According to a new report in the New England Journal of Medicine,treating hepatitis B patients with the drug entecavir can cause those who are also infected with HIV to become resistant to two of the most important drugs in the anti-HIV arsenal.
the researchers reported that a patient infected with both hepatitis B and HIV who was treated with entecavir developed a mutant strain of HIV that is resistant to the antiviral drugs lamivudine and emtricitabine. Entecavir is manufactured by Bristol-Myers Squibb and is marketed under the trade name Baraclude.
The research team was led by Chloe Thio and Howard Hughes Medical Institute investigator Robert Siliciano, both at The Johns Hopkins University School of Medicine. The analyses reported in the paper were performed by lead authors Moira McMahon, Benjamin Jilek, and Timothy Brennan in the Siliciano laboratory.
The group's initial report of the findings in February, 2007, at the Conference on Retroviruses and Opportunistic Infections led the drug's manufacturer, Bristol-Myers Squibb, to change its product labeling to warn of the potential for HIV drug resistance, notify prescribing physicians, and inform the Food and Drug Administration.
The United States Department of Health and Human Services now recommends against using entecavir as the first option in treating hepatitis B in co-infected patients who are not already using drugs to suppress HIV. More than 4 million people worldwide are believed to be infected with both viruses.
The scientists emphasized that finding drug resistance in this setting underscores the need to test all antiviral drugs for anti-HIV activity before they are approved for use.

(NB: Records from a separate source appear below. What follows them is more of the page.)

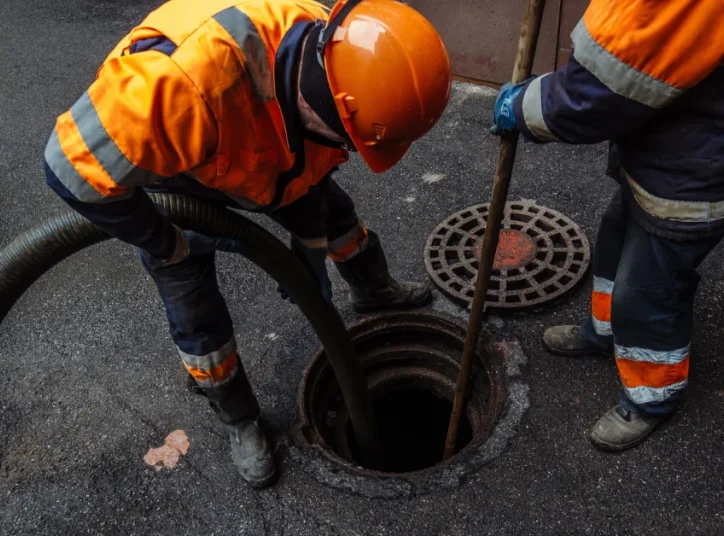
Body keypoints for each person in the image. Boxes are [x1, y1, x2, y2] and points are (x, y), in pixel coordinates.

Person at [43, 0, 451, 487]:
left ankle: (372, 289)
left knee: (332, 211)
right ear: (325, 100)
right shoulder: (179, 85)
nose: (352, 154)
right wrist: (164, 238)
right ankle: (239, 418)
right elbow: (67, 167)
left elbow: (314, 173)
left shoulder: (336, 52)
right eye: (352, 141)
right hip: (189, 165)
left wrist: (310, 251)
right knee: (192, 301)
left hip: (267, 152)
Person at [492, 0, 724, 451]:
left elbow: (602, 88)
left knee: (648, 285)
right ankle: (604, 331)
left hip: (716, 147)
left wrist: (526, 106)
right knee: (617, 232)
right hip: (688, 116)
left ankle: (650, 396)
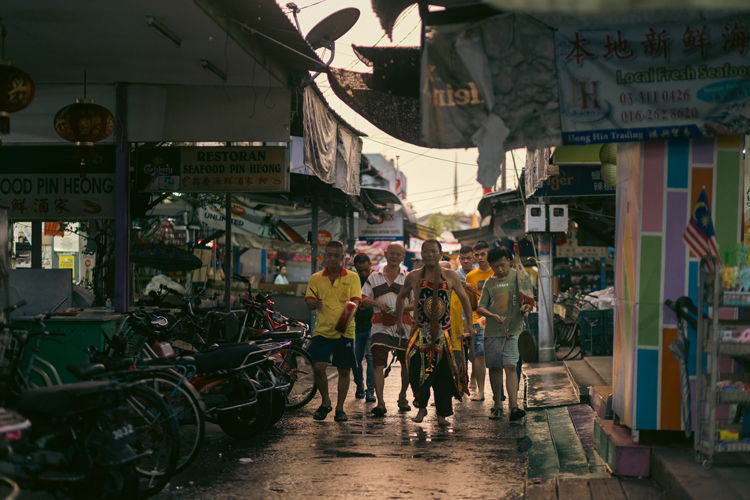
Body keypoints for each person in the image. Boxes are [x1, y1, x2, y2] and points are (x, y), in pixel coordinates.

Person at [396, 240, 474, 426]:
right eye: (426, 251)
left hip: (444, 336)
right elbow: (401, 297)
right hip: (420, 334)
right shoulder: (413, 276)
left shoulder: (451, 276)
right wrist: (399, 321)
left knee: (444, 377)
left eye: (434, 252)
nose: (430, 255)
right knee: (417, 373)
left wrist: (469, 325)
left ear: (440, 255)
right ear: (421, 254)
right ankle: (422, 408)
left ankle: (441, 414)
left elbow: (465, 299)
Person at [305, 241, 362, 422]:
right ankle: (325, 402)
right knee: (318, 367)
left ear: (342, 257)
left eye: (336, 255)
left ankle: (340, 408)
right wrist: (314, 303)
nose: (332, 258)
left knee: (344, 371)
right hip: (321, 330)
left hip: (344, 331)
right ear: (324, 255)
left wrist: (341, 325)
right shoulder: (316, 278)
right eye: (328, 255)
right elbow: (308, 302)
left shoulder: (352, 277)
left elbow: (355, 303)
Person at [476, 247, 531, 421]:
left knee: (511, 366)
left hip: (514, 330)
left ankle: (514, 407)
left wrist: (526, 308)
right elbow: (480, 307)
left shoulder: (520, 277)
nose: (499, 270)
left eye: (501, 266)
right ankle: (498, 404)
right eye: (494, 267)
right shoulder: (489, 283)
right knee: (495, 367)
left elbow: (528, 301)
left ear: (509, 260)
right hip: (492, 331)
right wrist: (491, 315)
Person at [361, 243, 414, 417]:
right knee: (378, 363)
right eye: (391, 253)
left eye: (398, 254)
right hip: (379, 326)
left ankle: (403, 396)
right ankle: (380, 402)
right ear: (385, 254)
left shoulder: (408, 277)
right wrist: (377, 303)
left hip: (405, 326)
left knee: (407, 364)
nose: (394, 256)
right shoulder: (374, 277)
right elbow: (363, 300)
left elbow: (416, 303)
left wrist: (401, 309)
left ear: (403, 256)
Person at [464, 241, 494, 402]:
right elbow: (471, 305)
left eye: (483, 254)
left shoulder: (497, 272)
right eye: (477, 255)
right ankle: (480, 391)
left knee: (496, 357)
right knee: (479, 354)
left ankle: (498, 393)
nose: (479, 257)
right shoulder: (471, 276)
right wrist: (469, 323)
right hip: (478, 321)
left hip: (496, 320)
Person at [352, 253, 376, 402]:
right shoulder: (352, 280)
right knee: (355, 360)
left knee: (371, 358)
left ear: (370, 265)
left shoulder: (375, 278)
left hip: (373, 325)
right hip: (355, 326)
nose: (364, 273)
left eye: (366, 269)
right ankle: (359, 384)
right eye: (360, 270)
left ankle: (370, 391)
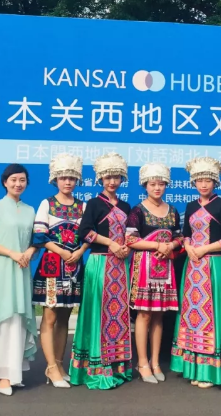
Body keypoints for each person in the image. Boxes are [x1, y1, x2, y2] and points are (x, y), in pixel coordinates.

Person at [170, 157, 221, 389]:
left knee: (212, 317)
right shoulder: (191, 206)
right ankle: (193, 367)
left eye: (208, 180)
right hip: (193, 269)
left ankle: (210, 371)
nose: (203, 184)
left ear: (215, 182)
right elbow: (185, 233)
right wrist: (189, 246)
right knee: (192, 316)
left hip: (214, 266)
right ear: (194, 182)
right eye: (199, 180)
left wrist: (204, 249)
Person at [69, 152, 132, 390]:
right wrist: (111, 243)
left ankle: (118, 366)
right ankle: (97, 367)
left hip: (121, 266)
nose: (112, 182)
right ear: (100, 179)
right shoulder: (94, 204)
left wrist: (126, 246)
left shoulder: (126, 206)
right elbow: (84, 232)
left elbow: (131, 233)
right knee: (98, 312)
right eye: (107, 177)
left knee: (118, 314)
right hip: (100, 263)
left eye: (116, 177)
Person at [0, 164, 38, 396]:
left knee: (18, 319)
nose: (18, 184)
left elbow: (37, 239)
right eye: (13, 180)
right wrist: (12, 253)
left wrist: (29, 252)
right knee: (2, 318)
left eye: (22, 180)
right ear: (5, 182)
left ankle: (14, 372)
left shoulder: (30, 210)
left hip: (22, 270)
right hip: (2, 270)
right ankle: (0, 374)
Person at [32, 154, 88, 389]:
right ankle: (50, 367)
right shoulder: (47, 204)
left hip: (74, 267)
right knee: (50, 316)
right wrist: (62, 252)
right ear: (55, 179)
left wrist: (80, 250)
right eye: (63, 178)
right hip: (53, 266)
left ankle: (59, 364)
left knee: (65, 316)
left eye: (71, 178)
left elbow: (89, 235)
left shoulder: (82, 206)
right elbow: (39, 236)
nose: (67, 182)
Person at [125, 162, 181, 384]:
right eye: (152, 184)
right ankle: (142, 363)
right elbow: (130, 240)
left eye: (161, 184)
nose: (157, 188)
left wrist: (171, 246)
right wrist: (158, 246)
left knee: (159, 314)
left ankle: (156, 361)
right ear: (145, 186)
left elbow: (179, 237)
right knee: (144, 314)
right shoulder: (137, 211)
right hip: (144, 268)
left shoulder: (173, 211)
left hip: (165, 267)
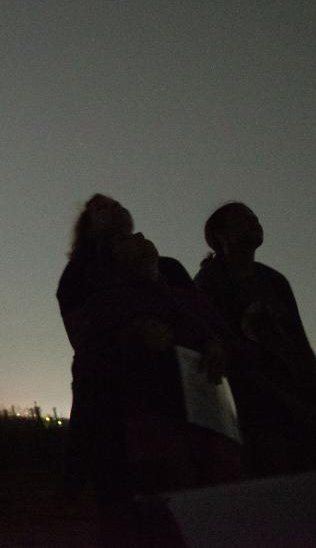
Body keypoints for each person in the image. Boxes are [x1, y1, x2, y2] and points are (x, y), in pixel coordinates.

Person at [75, 232, 241, 545]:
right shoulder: (105, 303)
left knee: (219, 514)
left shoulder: (187, 297)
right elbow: (89, 366)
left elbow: (228, 340)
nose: (139, 235)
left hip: (210, 424)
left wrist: (216, 345)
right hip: (153, 423)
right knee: (170, 518)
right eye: (127, 238)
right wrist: (129, 338)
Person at [194, 202, 316, 476]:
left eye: (255, 216)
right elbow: (214, 340)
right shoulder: (210, 280)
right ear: (220, 236)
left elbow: (299, 341)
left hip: (297, 395)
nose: (254, 221)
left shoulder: (275, 281)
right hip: (254, 406)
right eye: (243, 217)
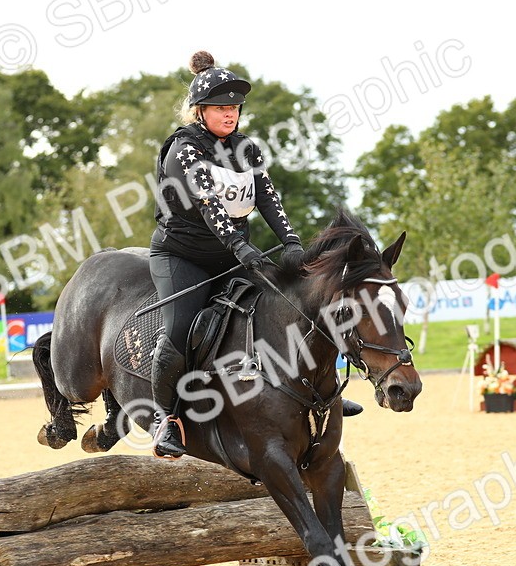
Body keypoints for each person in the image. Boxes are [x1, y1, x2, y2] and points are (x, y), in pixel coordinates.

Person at [148, 51, 359, 459]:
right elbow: (210, 205)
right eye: (221, 108)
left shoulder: (246, 149)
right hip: (182, 256)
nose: (230, 114)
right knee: (180, 328)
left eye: (235, 108)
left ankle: (324, 394)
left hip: (233, 253)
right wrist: (241, 247)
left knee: (293, 306)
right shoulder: (184, 150)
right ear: (200, 111)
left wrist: (292, 241)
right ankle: (166, 418)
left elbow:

Entecavir is a chemically altered version of a chemical called a nucleoside. The drug blocks viral replication by plugging itself into a polymerase enzyme in the hepatitis B virus that helps produce new viral DNA.
However, the hepatitis B polymerase closely resembles the reverse transcriptase enzyme that HIV uses to copy its genome inside an infected cell. Thus, there was a possibility that treating co-infected patients for hepatitis B with entecavir might also have an effect on HIV. But earlier tests by Bristol-Myers Squibb using techniques available at the time did not detect such an effect on HIV, said Siliciano.
However, Thio, study co-author Robert Hegarty, and Braden Hale of the Naval Medical Center in San Diego recently identified three co-infected patients in whom entecavir treatment did inhibit HIV replication.